WB projects economy to grow at 7.1pc in current fiscal year

Kathmandu, October 13

The World Bank has projected Nepal’s economy to grow at 7.1 per cent in the ongoing fiscal year, primarily driven by private investment and consumption, as per the Economic Update of the World Bank.

However, the World Bank has projected a slowdown in Nepal’s economy in the upcoming two fiscal years in line with a global downward trend. The World Bank has estimated Nepal’s economy to grow at 6.4 per cent in fiscal 2020-21 and at 6.5 per cent in 2021-22. As per the World Bank, economic growth in South Asia is projected to slow to 5.9 per cent in 2019, down 1.1 percentage points from April 2019 estimates, casting uncertainty about a rebound in the short term.

The South Asia Economic Focus, Making (De)centralisation Work, states that strong domestic demand, which propped high growth in the past, has weakened, driving a slowdown across the region. Imports have declined severely across South Asia, contracting between 15 and 20 per cent in Pakistan and Sri Lanka. In India, domestic demand has slipped, with private consumption growing 3.1 per cent in the last quarter from 7.3 per cent a year ago, while manufacturing growth plummeted to below one per cent in the second quarter of 2019 compared to over 10 per cent a year ago, as per the report.

On the supply side in Nepal, growth will be driven by services, underpinned by steady remittance inflows and high tourist arrivals. The latter will be supported by the Visit Nepal 2020 programme, the completion of the second international airport, and the construction of big hotels, states the World Bank report. On the demand side, investment and government consumption are expected to be the main drivers of growth. Public consumption will be supported by increased spending on salary and goods and services.

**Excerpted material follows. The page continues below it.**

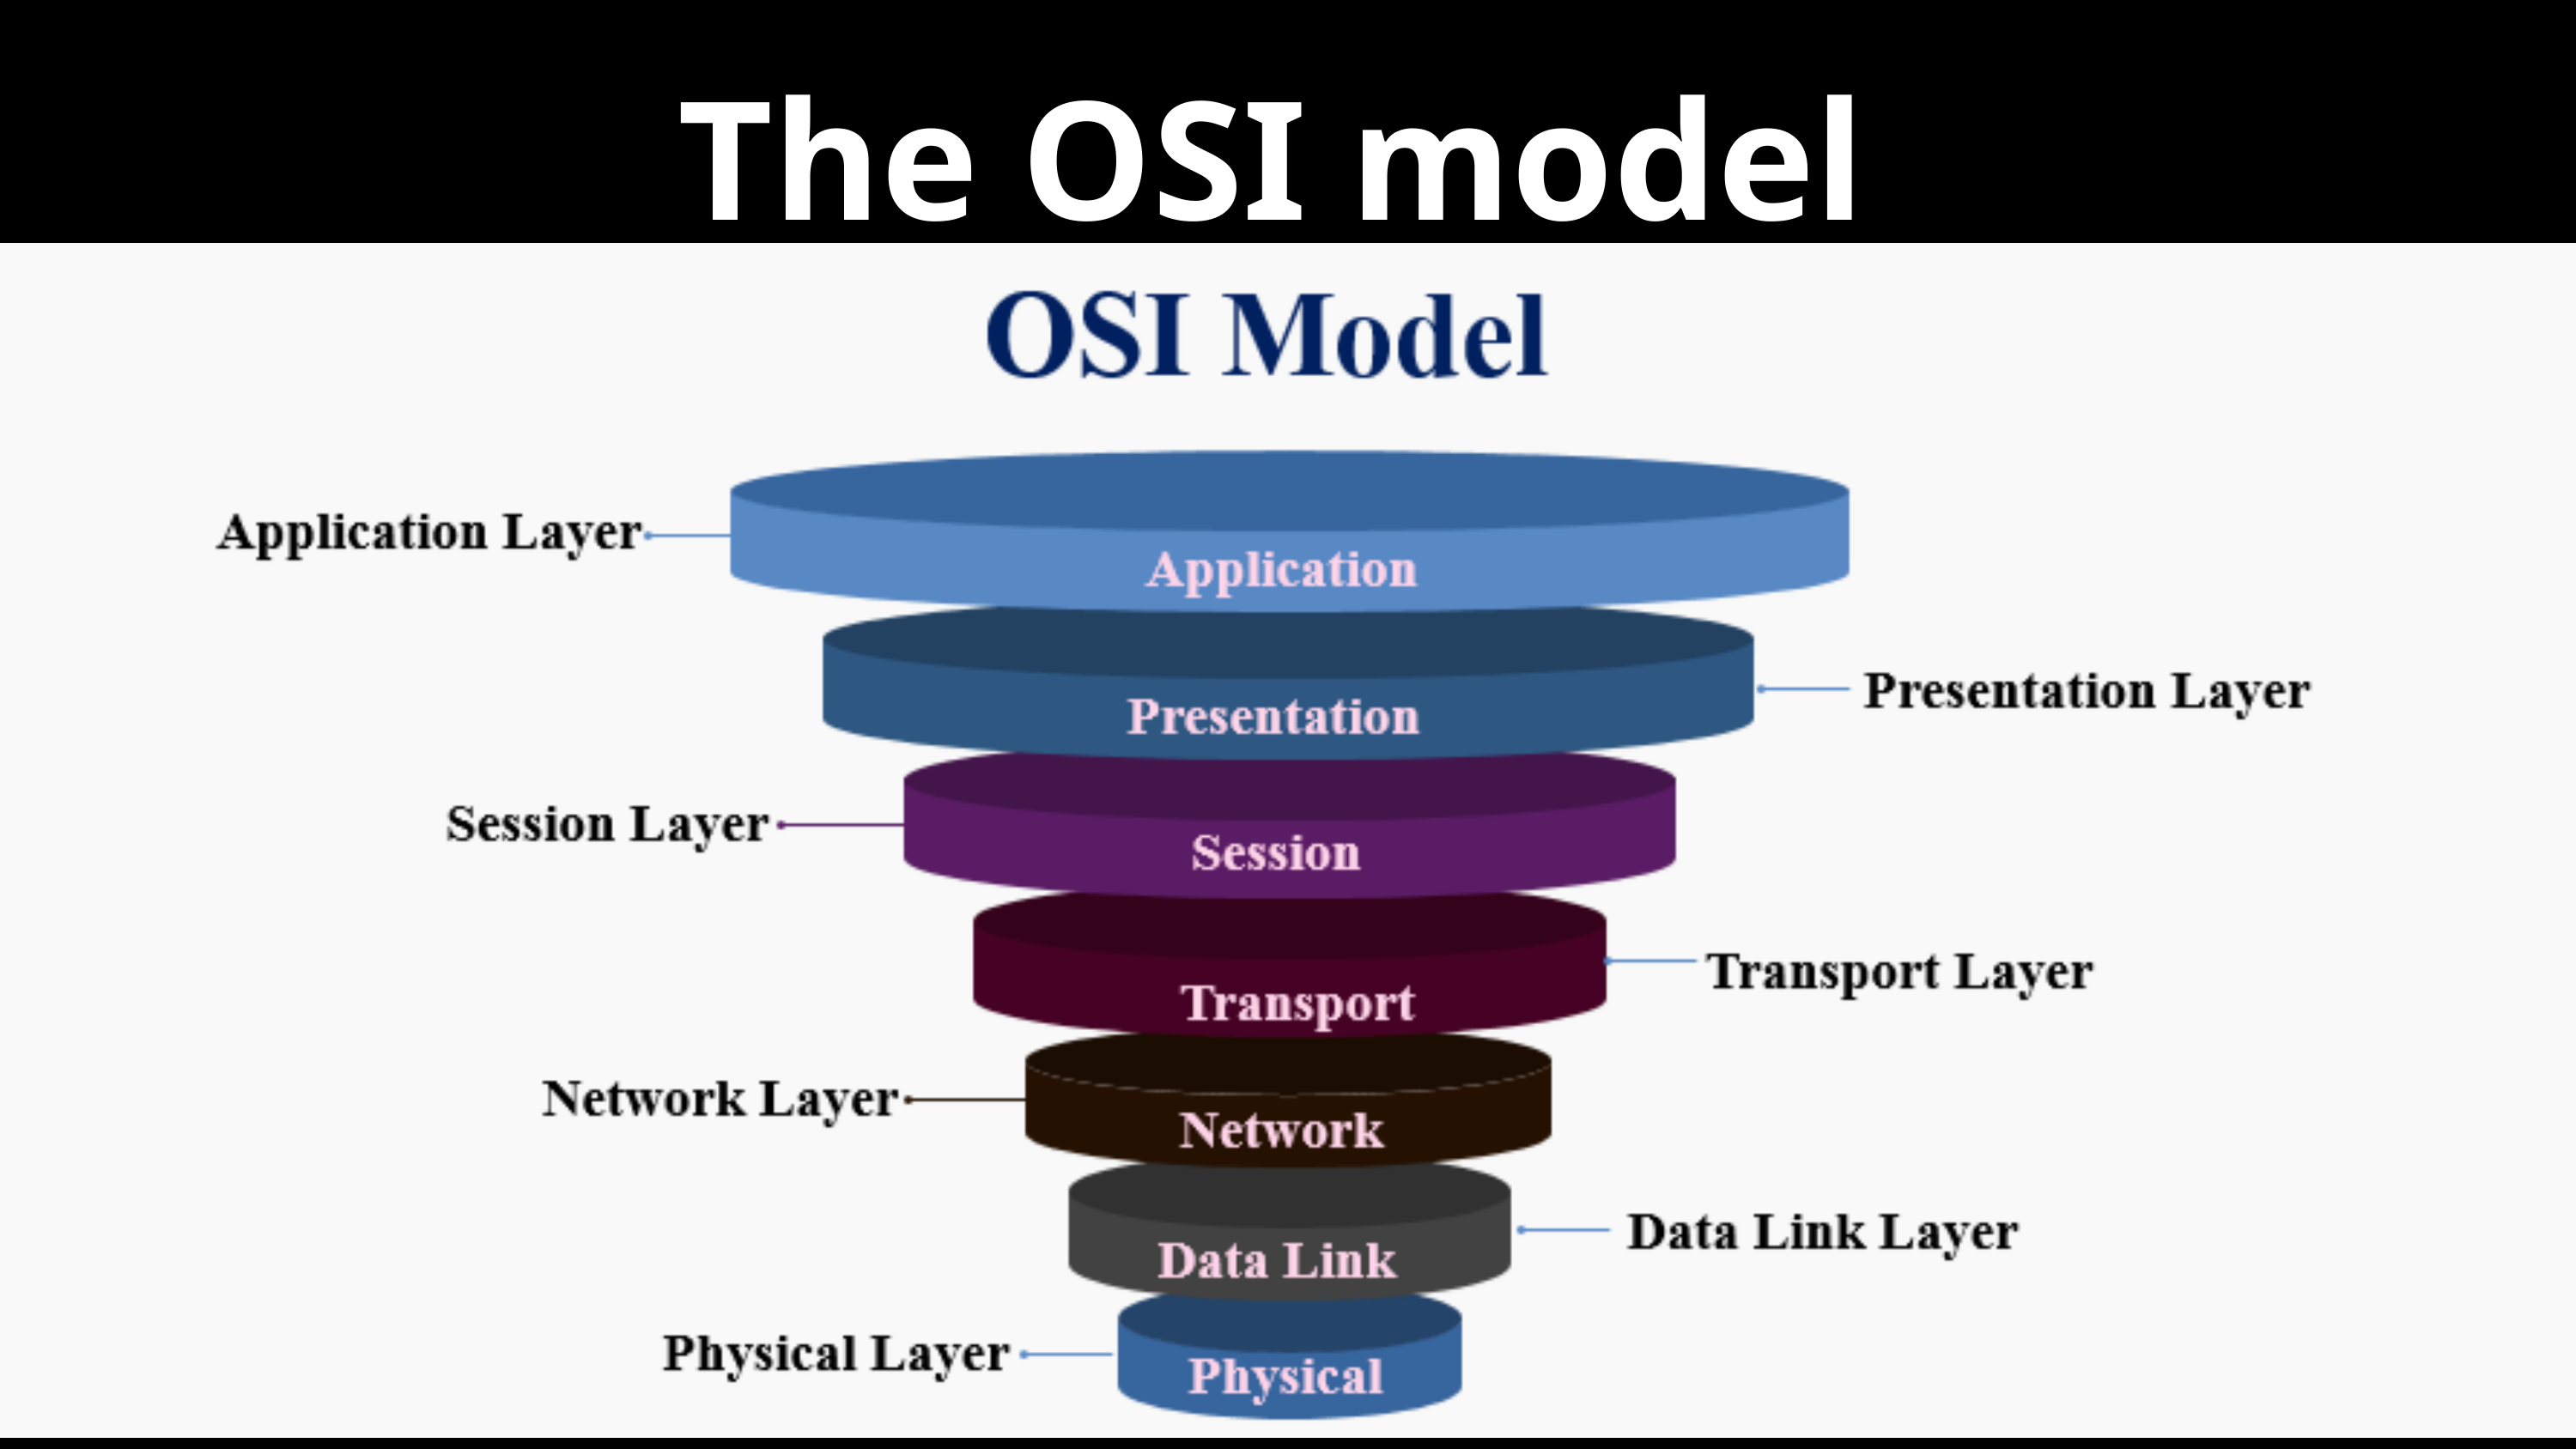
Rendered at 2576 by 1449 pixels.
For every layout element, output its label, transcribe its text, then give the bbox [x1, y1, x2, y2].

text_box [0, 243, 2576, 1438]
text_box The OSI model [161, 22, 2383, 253]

The World Bank report also projects rise in inflation rate marginally with higher public sector wages, increases in import duties on agricultural and industrial goods, and the removal of value added tax exemptions on some intermediate goods and services.

However, the World Bank says that the country’s current account deficit is likely to moderate to 5.9 per cent of GDP by 2020-21, as spending on federalism-related infrastructure and post-earthquake reconstruction tapers down and the government starts implementing a work plan for encouraging export-oriented and import-substituting industries.

Meanwhile, the report has said that the persistently high trade deficits would raise the risks to the external sector, especially if remittance growth slows down due to geopolitical tensions in migrant receiving countries and uncertain oil prices. Similarly, lower remittances could also impact the liquidity in the financial system.

“Declining industrial production and imports, as well as tensions in the financial markets reveal a sharp economic slowdown in South Asia,” said Hartwig Schafer, World Bank vice president for the South Asia Region.

“As global and domestic uncertainties cloud the region’s economic outlook, South Asian countries should pursue stimulating economic policies to boost private consumption and beef up investments.”